Menurutnya, layanan penyeberangan lintasan Bakauheni-Merak tetap berjalan normal sejak aktivitas erupsi Gunung Anak Krakatau meningkat pada akhir pekan. "Sejauh ini sejak erupsi besar Krakatau Sabtu (5/9/2026) sampai hari ini, alhamdulillah semua berjalan normal," ujarnya.
60 Kapal Disiagakan di Dua Sisi Selat Sunda
Data operasional ASDP mencatatkan kesiapan armada yang besar untuk melayani arus penyeberangan. Pada Minggu (6/9/2026), sebanyak 28 kapal disiapkan dan beroperasi dari sisi Pelabuhan Bakauheni.
Sementara itu, dari Pelabuhan Merak di sisi Banten, sebanyak 32 kapal disiapkan untuk mendukung layanan. Total 60 kapal dikerahkan guna memastikan kapasitas angkut tetap aman dan tidak terjadi penumpukan penumpang maupun kendaraan.
Imbauan Antisipasi Debu Vulkanik dan Isu Hoaks
Di tengah kondisi yang normal, ASDP tetap meningkatkan kewaspadaan. Para petugas di kawasan pelabuhan diimbau menggunakan masker ketika beraktivitas di luar ruangan untuk mengantisipasi paparan debu atau abu vulkanik yang mungkin terbawa angin.
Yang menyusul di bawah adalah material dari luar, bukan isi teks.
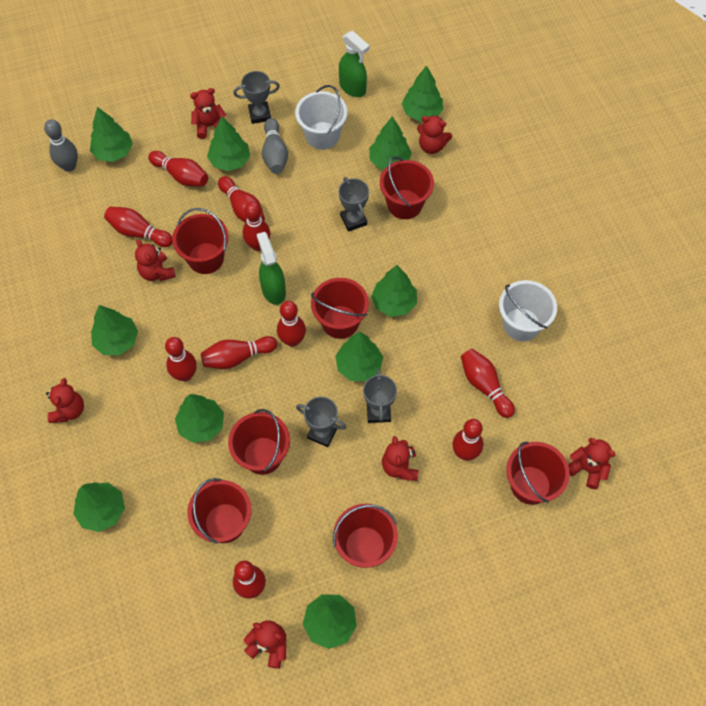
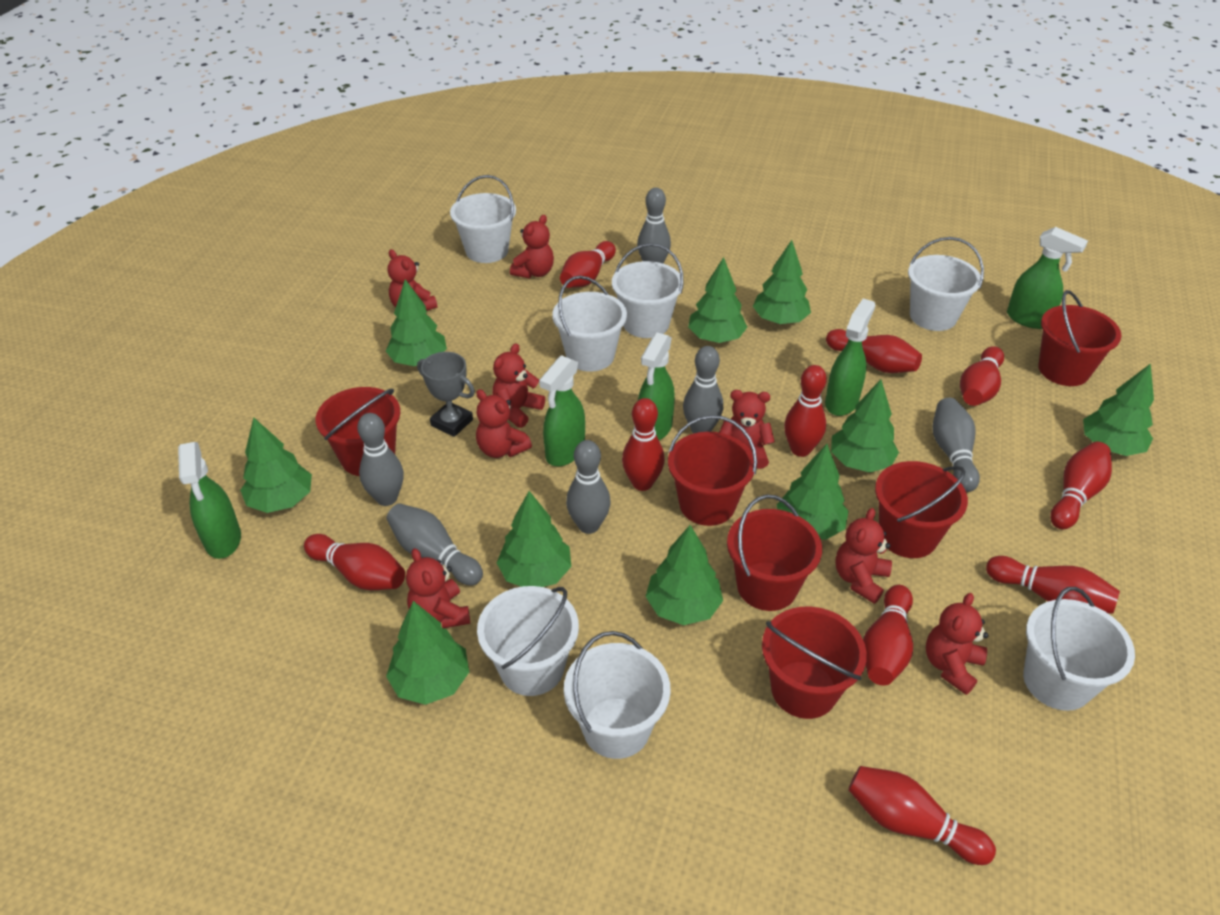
green spray bottle: 2 -> 5
grey bowling pin: 2 -> 6
grey trophy: 4 -> 1
red bucket: 7 -> 6
red teddy bear: 7 -> 8
white bucket: 2 -> 7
Andi juga mengingatkan masyarakat dan pengguna jasa agar tidak mudah mempercayai informasi yang tidak jelas sumbernya. Terlebih, situasi erupsi Gunung Anak Krakatau saat ini memang memicu kekhawatiran publik.
"Jangan mudah termakan isu yang tidak jelas sumbernya," tegasnya.
ASDP Prioritaskan Keselamatan Pengguna Jasa
Direktur Utama ASDP Heru Widodo menegaskan bahwa aspek keselamatan pengguna jasa dan pelayaran tetap menjadi prioritas perusahaan di tengah meningkatnya aktivitas vulkanik tersebut. Perusahaan terus memantau perkembangan kondisi di sekitar Selat Sunda dan berkoordinasi dengan pihak terkait.
Koordinasi ini dilakukan untuk memastikan layanan penyeberangan tetap aman dan berjalan sesuai dengan kondisi lapangan. ASDP berkomitmen menjaga kelancaran arus logistik dan mobilitas masyarakat yang menghubungkan Pulau Sumatra dan Jawa.